Future-proofing our food: exploiting landrace diversity for more efficient and resilient wheat

To ensure global food security, crop breeders must develop varieties which are more productive as well as more resilient to the potential impacts of climate change. Bread wheat (Triticum aestivum) is the most important grain source for humans, but the intensive breeding of the green revolution, whilst saving billions of lives, led to a huge bottleneck in genetic diversity. This means that traits such as heat and drought tolerance, which could become vital breeding targets in the next few decades, may need to be introduced back into the breeding pool from additional sources. Global landrace collections, made up of traditional, locally-adapted varieties, may be a good place to look for wheat lines that can tolerate heat and drought stress, and if the genetic variants underlying these traits can also be isolated, then introgression back into elite cultivars will be more efficient.

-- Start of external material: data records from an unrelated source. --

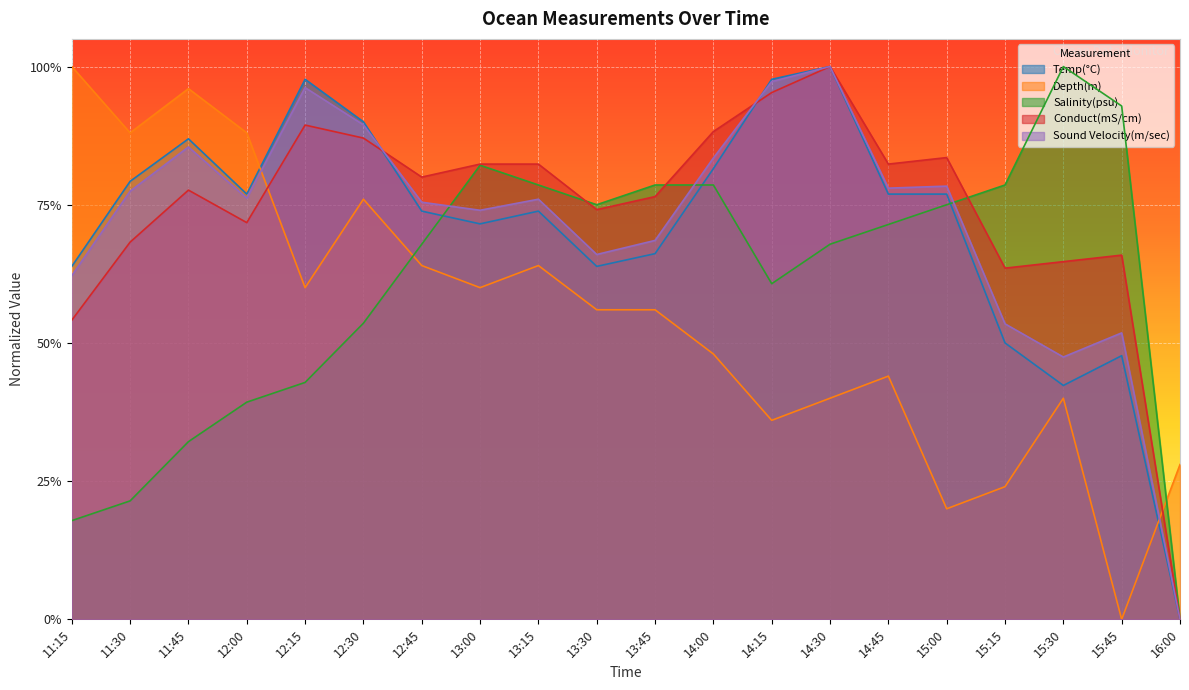

What is the value of the Salinity(psu) point at the 6th from the left?

0.5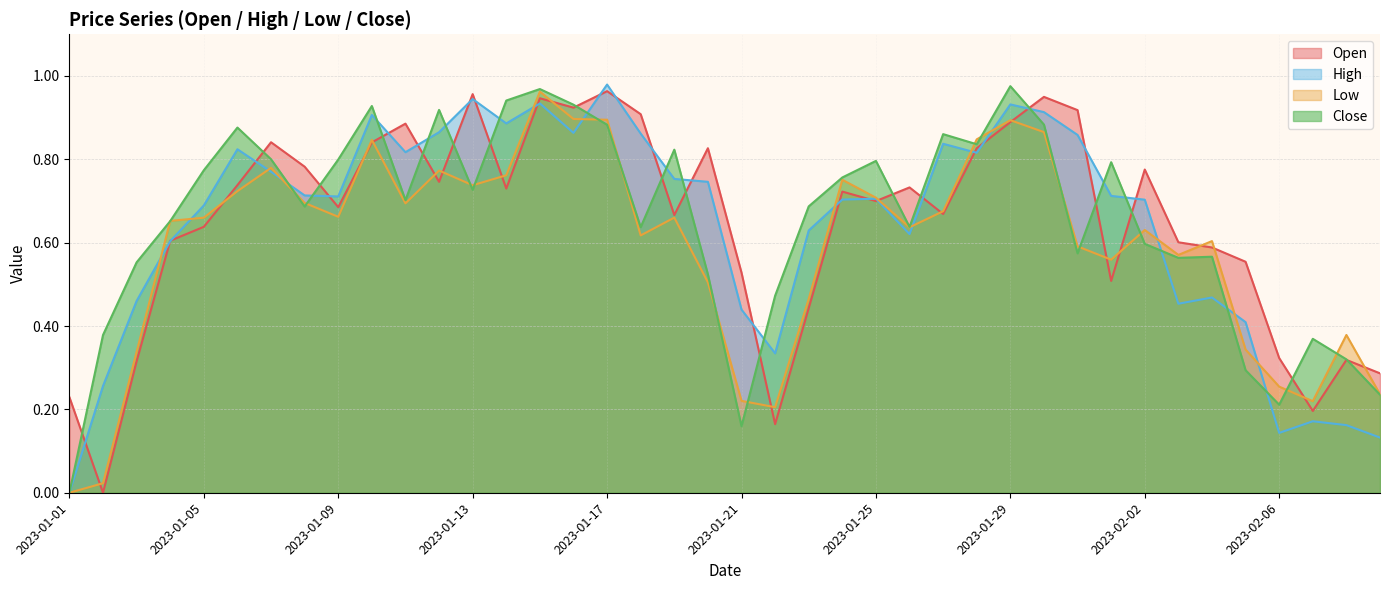

List the labels in order of High value, smallest first.

2023-01-01, 2023-02-09, 2023-02-06, 2023-02-08, 2023-02-07, 2023-01-02, 2023-01-22, 2023-02-05, 2023-01-21, 2023-02-03, 2023-01-03, 2023-02-04, 2023-01-04, 2023-01-26, 2023-01-23, 2023-01-05, 2023-02-02, 2023-01-24, 2023-01-25, 2023-01-09, 2023-02-01, 2023-01-08, 2023-01-20, 2023-01-19, 2023-01-07, 2023-01-28, 2023-01-11, 2023-01-06, 2023-01-27, 2023-01-31, 2023-01-18, 2023-01-16, 2023-01-12, 2023-01-14, 2023-01-10, 2023-01-30, 2023-01-29, 2023-01-15, 2023-01-13, 2023-01-17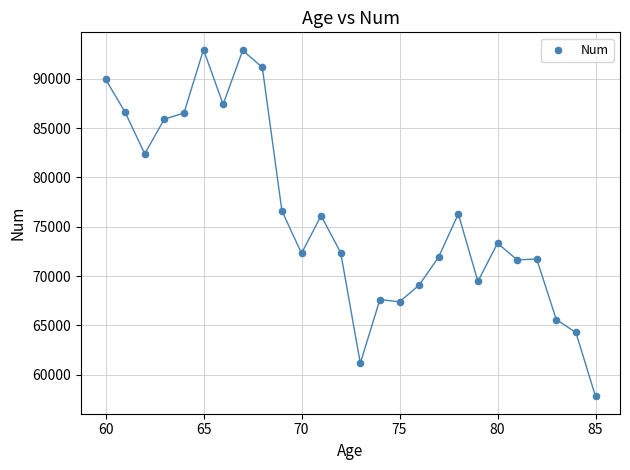

What is the range of Y values (max minus min)?

35172.5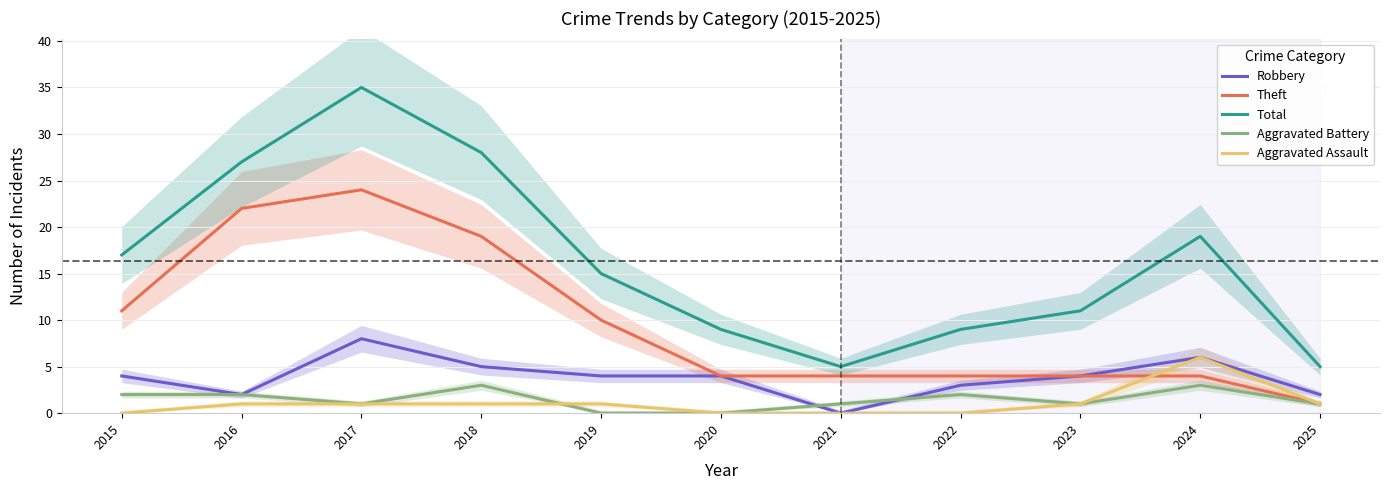

Where is Theft nearest to the value 12?

2015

The recent development of an Associative Transcriptomics platform based on landrace wheat accessions by the Harper/Bancroft labs, provides an excellent resource for associating trait variation with gene sequence (SNP) and expression (GEM) markers. During this project, the student will phenotype the landraces for their response to heat and drought, before using Associative Transcriptomics to identify genetic markers associated with them. These markers will be validated for use in marker-assisted selection, and will be used to propose candidate genes and reveal the mechanisms underlying these traits. This project offers the opportunity to apply a new statistical genetics approach to important breeding targets in bread wheat for the first time, and would suit a student who is interested in pursuing a project which combines glasshouse, laboratory and bioinformatics activities.